START Material for this exercise

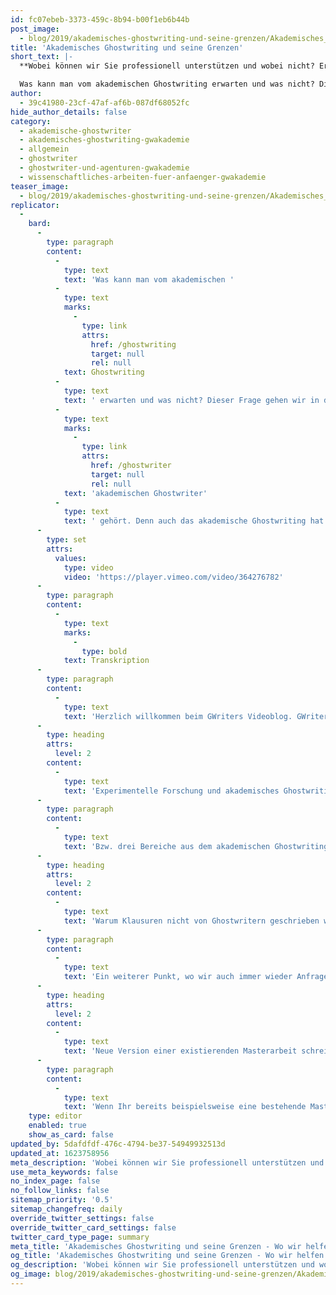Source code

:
 ```yaml
---
id: fc07ebeb-3373-459c-8b94-b00f1eb6b44b
post_image:
  - blog/2019/akademisches-ghostwriting-und-seine-grenzen/Akademisches_Ghostwriting_und_seine_Grenzen_Classic_Thumbnail.jpg
title: 'Akademisches Ghostwriting und seine Grenzen'
short_text: |-
  **Wobei können wir Sie professionell unterstützen und wobei nicht? Erfahren Sie in diesem Beitrag alles über die Grenzen der akademischen Ghostwritings.**

  Was kann man vom akademischen Ghostwriting erwarten und was nicht? Dieser Frage gehen wir in diesem Video einmal auf den Grund und zeigen auf, was nicht zu den Dienstleistungen eines professionellen akademischen Ghostwriter gehört. Denn auch das akademische Ghostwriting hat seine Grenzen, die von jeder seriösen Ghostwriting-Agentur respektiert werden sollten, sei es aus organisatorischen, inhaltlichen oder auch sogar rechtlichen Gründen...
author:
  - 39c41980-23cf-47af-af6b-087df68052fc
hide_author_details: false
category:
  - akademische-ghostwriter
  - akademisches-ghostwriting-gwakademie
  - allgemein
  - ghostwriter
  - ghostwriter-und-agenturen-gwakademie
  - wissenschaftliches-arbeiten-fuer-anfaenger-gwakademie
teaser_image:
  - blog/2019/akademisches-ghostwriting-und-seine-grenzen/Akademisches_Ghostwriting_und_seine_Grenzen_Classic_Thumbnail.jpg
replicator:
  -
    bard:
      -
        type: paragraph
        content:
          -
            type: text
            text: 'Was kann man vom akademischen '
          -
            type: text
            marks:
              -
                type: link
                attrs:
                  href: /ghostwriting
                  target: null
                  rel: null
            text: Ghostwriting
          -
            type: text
            text: ' erwarten und was nicht? Dieser Frage gehen wir in diesem Video einmal auf den Grund und zeigen auf, was nicht zu den Dienstleistungen eines professionellen '
          -
            type: text
            marks:
              -
                type: link
                attrs:
                  href: /ghostwriter
                  target: null
                  rel: null
            text: 'akademischen Ghostwriter'
          -
            type: text
            text: ' gehört. Denn auch das akademische Ghostwriting hat seine Grenzen, die von jeder seriösen Ghostwriting-Agentur respektiert werden sollten, sei es aus organisatorischen, inhaltlichen oder auch sogar rechtlichen Gründen.'
      -
        type: set
        attrs:
          values:
            type: video
            video: 'https://player.vimeo.com/video/364276782'
      -
        type: paragraph
        content:
          -
            type: text
            marks:
              -
                type: bold
            text: Transkription
      -
        type: paragraph
        content:
          -
            type: text
            text: 'Herzlich willkommen beim GWriters Videoblog. GWriters ist eine Ghostwriter Agentur mit dem Schwerpunkt auf der Erstellung wissenschaftlicher Texte. Heute haben wir das Thema "Akademisches Ghostwriting und seine Grenzen". Dazu stellen wir Euch einmal drei Bereiche aus dem akademischen Ghostwriting vor.'
      -
        type: heading
        attrs:
          level: 2
        content:
          -
            type: text
            text: 'Experimentelle Forschung und akademisches Ghostwriting'
      -
        type: paragraph
        content:
          -
            type: text
            text: 'Bzw. drei Bereiche aus dem akademischen Ghostwriting, wo wir immer wieder Anfragen bekommen, die wir allerdings ausdrücklich nicht bedienen und nennen Euch dazu auch einmal kurz und knackig die Gründe. Der erste Bereich ist die experimentelle Forschung. Grund dafür ist, dass ein akademischer Ghostwriter in der Regel kein eigenes Labor zur Verfügung stehen hat und ein weiterer Grund ist natürlich, dass Experimente nicht anonym durchgeführt werden können. Weiterhin ist es schwierig für den akademischen Ghostwriter Ressourcen zu finden oder eben entsprechende Probanden selbst zu akquirieren. Dementsprechend können solche Anfragen nicht bedient werden.'
      -
        type: heading
        attrs:
          level: 2
        content:
          -
            type: text
            text: 'Warum Klausuren nicht von Ghostwritern geschrieben werden können'
      -
        type: paragraph
        content:
          -
            type: text
            text: 'Ein weiterer Punkt, wo wir auch immer wieder Anfragen bekommen, sind Klausuren. Klausuren gehören nicht ins akademische Ghostwriting und können von einem akademischen Ghostwriter auch nicht geschrieben werden. Es herrscht keine Anonymität, es verstößt gegen geltendes Recht, ganz zu schweigen von den Hochschulrichtlinien und es ist de facto organisatorisch unmöglich, dass sich ein Ghostwriter in Euer Seminar setzt und mit Eurem Namen eine Klausur schreibt. Der letzte Punkt, und das sind Anfragen, die wir wirklich häufiger bekommen und wir möchten deswegen darauf auch besonders eingehen, betrifft das Umschreiben existierender Arbeiten.'
      -
        type: heading
        attrs:
          level: 2
        content:
          -
            type: text
            text: 'Neue Version einer existierenden Masterarbeit schreiben lassen'
      -
        type: paragraph
        content:
          -
            type: text
            text: 'Wenn Ihr bereits beispielsweise eine bestehende Masterarbeit habt, die Eurem Thema, Eurem Arbeitsthema, ähnlich ist, dann seht bitte in jedem Fall davon ab, diese Arbeit einfach umzuschreiben und als Eure auszugeben. Das geht nicht. Das ist einmal eine Verletzung des Urheberrechtes und zum anderen ist es fast unausweichlich, dass Ihr die Arbeit voll habt mit Plagiaten. Gängige Plagiatsprogramme finden auch umgeschriebene Textpassagen mühelos. Weiterhin habt Ihr natürlich einen hohen Misserfolg durch die Arbeit, da einfach keine neuen Ideen in die Arbeit eingebracht werden, da keine neuen Konzepte vorgestellt werden und dementsprechend auch keine neue Arbeit vorliegt. Das ist kein akademisches Arbeiten und das ist deswegen auch kein akademisches Ghostwriting. Deswegen seht bitte davon ab. Ich hoffe ich konnte Euch die Gründe für die Bereiche, wo ein akademischer Ghostwriter leider nicht helfen kann, einmal näher bringen und freue mich, dass Ihr zugeschaut habt. Vielen Dank!'
    type: editor
    enabled: true
    show_as_card: false
updated_by: 5dafdfdf-476c-4794-be37-54949932513d
updated_at: 1623758956
meta_description: 'Wobei können wir Sie professionell unterstützen und wobei nicht? Erfahren Sie in diesem Beitrag alles über die Grenzen der akademischen Ghostwritings.'
use_meta_keywords: false
no_index_page: false
no_follow_links: false
sitemap_priority: '0.5'
sitemap_changefreq: daily
override_twitter_settings: false
override_twitter_card_settings: false
twitter_card_type_page: summary
meta_title: 'Akademisches Ghostwriting und seine Grenzen - Wo wir helfen'
og_title: 'Akademisches Ghostwriting und seine Grenzen - Wo wir helfen'
og_description: 'Wobei können wir Sie professionell unterstützen und wobei nicht? Erfahren Sie in diesem Beitrag alles über die Grenzen der akademischen Ghostwritings.'
og_image: blog/2019/akademisches-ghostwriting-und-seine-grenzen/Akademisches_Ghostwriting_und_seine_Grenzen_Classic_Thumbnail.jpg
---
```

END Material for this exercise

- _Requirement_
Copy out, from the listing above, every line that contains the string "rechtlichen".

- _Solution_
  Was kann man vom akademischen Ghostwriting erwarten und was nicht? Dieser Frage gehen wir in diesem Video einmal auf den Grund und zeigen auf, was nicht zu den Dienstleistungen eines professionellen akademischen Ghostwriter gehört. Denn auch das akademische Ghostwriting hat seine Grenzen, die von jeder seriösen Ghostwriting-Agentur respektiert werden sollten, sei es aus organisatorischen, inhaltlichen oder auch sogar rechtlichen Gründen...
            text: ' gehört. Denn auch das akademische Ghostwriting hat seine Grenzen, die von jeder seriösen Ghostwriting-Agentur respektiert werden sollten, sei es aus organisatorischen, inhaltlichen oder auch sogar rechtlichen Gründen.'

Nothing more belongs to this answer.